The soul leaves the body to afterlife,
and all the thoughts and dreams decay.
There’s nothing you can do,
and oh how you wish,
you wish you cherished every second you had,
because now the clock has stopped.
Ben, there’ll be a day I’ve lived longer without you than with you,
and a day I don’t have new stories to share,
but in the 17 years that we knew,
we’ve learned that life just can’t be fair.
Note to reader: Ben means sister in the western Indian language, Gujarati. To be respectful, you add ben to the end of your sister’s name (Priyanka ben).
The universal lesson of the poem is in the lines, “Nobody values…has stopped”. Two years ago, I would never have expected my sister to die at the age of 22. Some of the worst things that happen are bad because they are unexpected.If I had the chance to tell my sister I love her just one more time, I would do it in a heartbeat.

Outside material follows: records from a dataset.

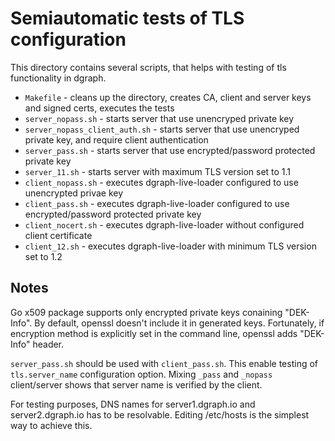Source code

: # Semiautomatic tests of TLS configuration

This directory contains several scripts, that helps with testing of tls functionality in dgraph.

- `Makefile` - cleans up the directory, creates CA, client and server keys and signed certs, executes the tests
- `server_nopass.sh` - starts server that use unencryped private key
- `server_nopass_client_auth.sh` - starts server that use unencryped private key, and require client authentication
- `server_pass.sh` - starts server that use encrypted/password protected private key
- `server_11.sh` - starts server with maximum TLS version set to 1.1
- `client_nopass.sh` - executes dgraph-live-loader configured to use unencrypted privae key
- `client_pass.sh` - executes dgraph-live-loader configured to use encrypted/password protected private key
- `client_nocert.sh` - executes dgraph-live-loader without configured client certificate
- `client_12.sh` - executes dgraph-live-loader with minimum TLS version set to 1.2

## Notes
Go x509 package supports only encrypted private keys conaining "DEK-Info". By default, openssl doesn't include it in generated keys. Fortunately, if encryption method is explicitly set in the command line, openssl adds "DEK-Info" header.

`server_pass.sh` should be used with `client_pass.sh`. This enable testing of `tls.server_name` configuration option. Mixing `_pass` and `_nopass` client/server shows that server name is verified by the client.

For testing purposes, DNS names for server1.dgraph.io and server2.dgraph.io has to be resolvable. Editing /etc/hosts is the simplest way to achieve this.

Two years ago, the empty, “love you” at the end of a phone call didn’t mean as much as the last “love you” I said as my sister took her last breath. Why is that? Why can’t we be equally affectionate on a normal day as we are on our loved one’s last day?
Now I ask each of you to reflect on how your relationships are. You’ll probably notice that you could act a little better towards your family and environment. Sometimes we think about ourselves too much. We’re too busy with all these responsibilities that we forget what’s actually important. For example, I regret spending time studying for AP tests when I could’ve been at the hospital talking to my sister. Who knows what I could’ve learned from her that day instead of studying organic chemistry. Obviously I’m not telling you to stop studying, but rather, allocate time towards telling your loved ones that you truly appreciate their presence and everything you’ve learned from them.
If someone told me to do that two years ago, I would’ve thought about it for a couple days and then brushed it off. Why? Because I took my sister’s presence for granted. I regret every fight and disagreement. I would give anything to hear her voice telling me, “Good night,” or “stop talking during the movie,”. So while you have the chance, appreciate who you have and who cares about you. Love them like how you’d want to be loved.
Special thanks to my friends V, P, A, J, A, and A. Also, thank you to my AP Biology teacher, Mr. T, for guiding me through last year and teaching me that positivity goes a long way.
This photo was taken by me in my front yard.